== EXERCISE AIM ==
Because only the count matters, report how many lines in the material hold the string "spectrum" and nothing more.

== RECORDS PROVIDED ==

━━━━━━━━━━━━━━━━

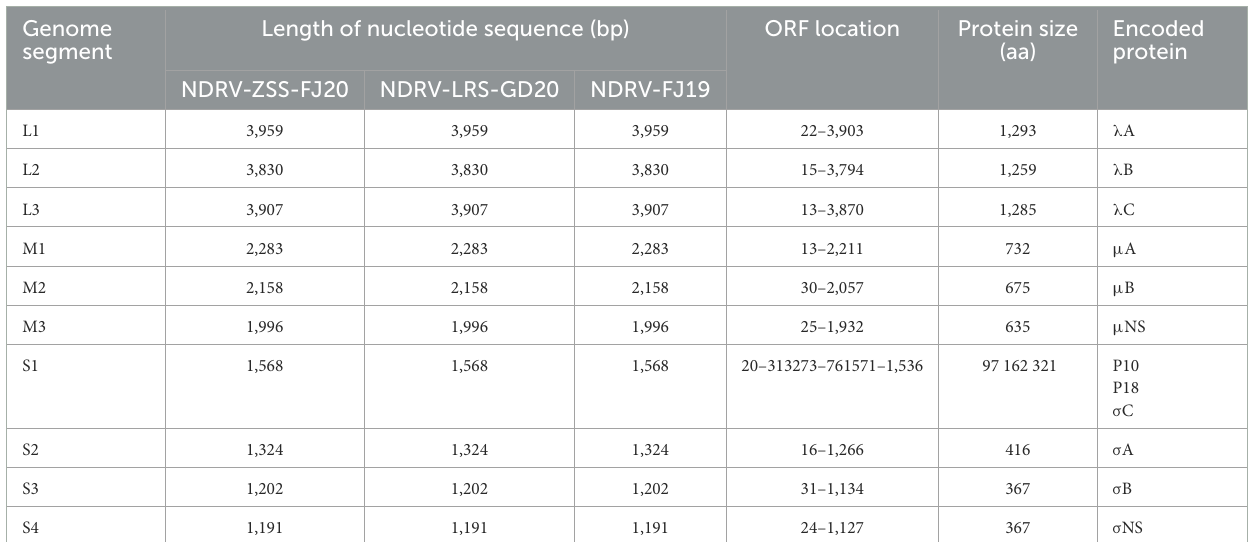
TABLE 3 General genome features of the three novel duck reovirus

━━━━━━━━━━━━━━━━

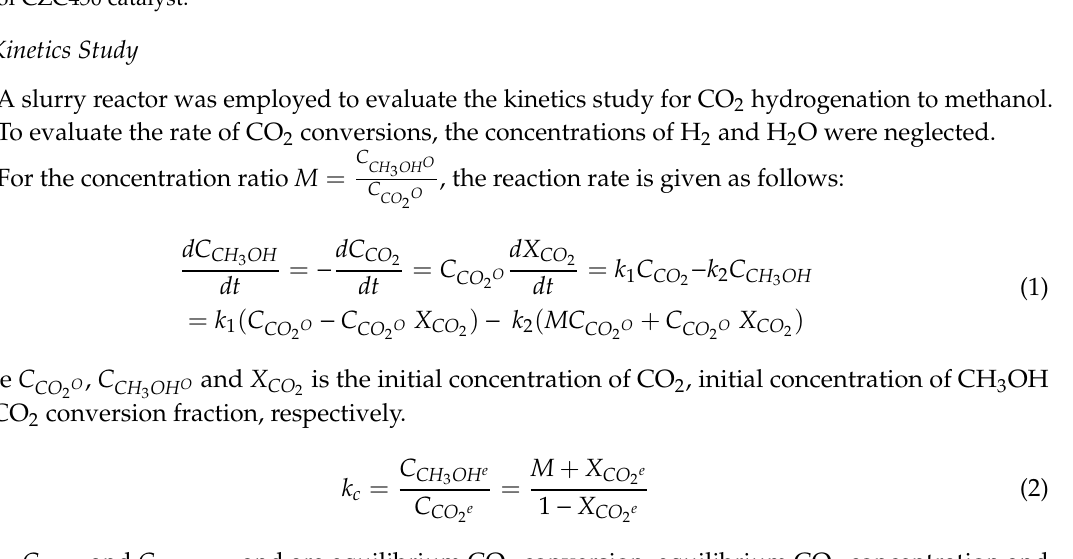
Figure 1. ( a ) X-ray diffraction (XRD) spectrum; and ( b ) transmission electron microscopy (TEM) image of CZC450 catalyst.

━━━━━━━━━━━━━━━━

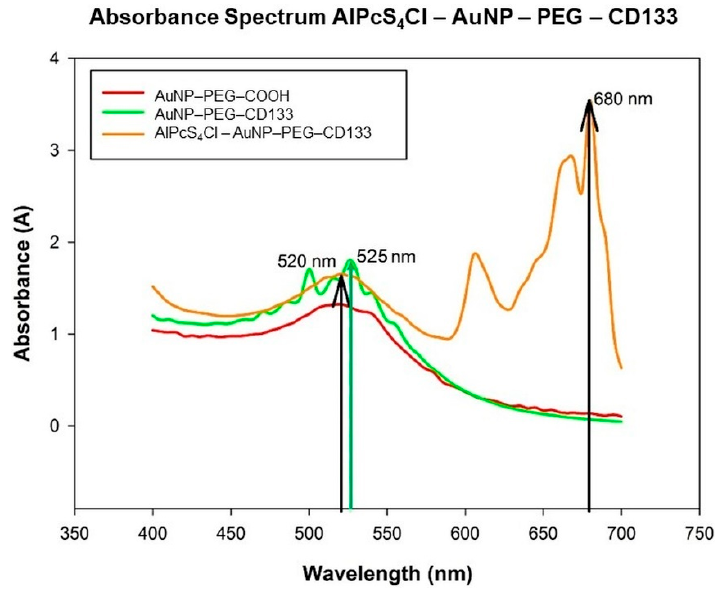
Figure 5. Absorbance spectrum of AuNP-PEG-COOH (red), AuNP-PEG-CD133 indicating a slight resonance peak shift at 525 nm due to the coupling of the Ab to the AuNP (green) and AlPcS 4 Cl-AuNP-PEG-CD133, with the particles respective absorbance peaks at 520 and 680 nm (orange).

━━━━━━━━━━━━━━━━

== WRITTEN SOLUTION ==
2